• EXERCISE BRIEF
Provide only the number of lines in the records below that include "Tree".

• Extracted data entries
========================================
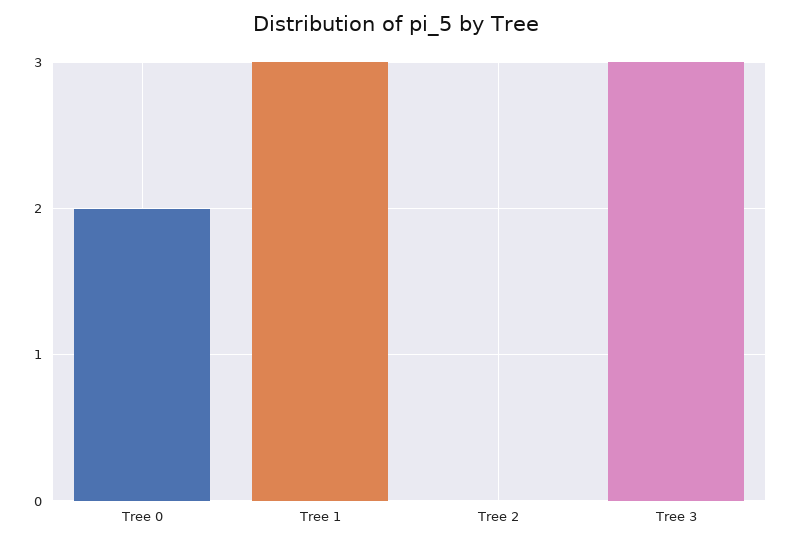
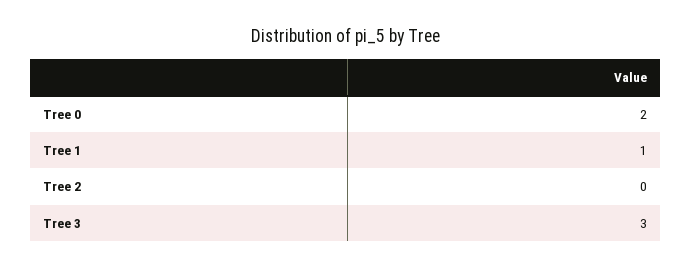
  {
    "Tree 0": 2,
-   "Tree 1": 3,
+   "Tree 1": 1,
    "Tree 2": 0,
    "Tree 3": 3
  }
========================================
• TASK SOLUTION
5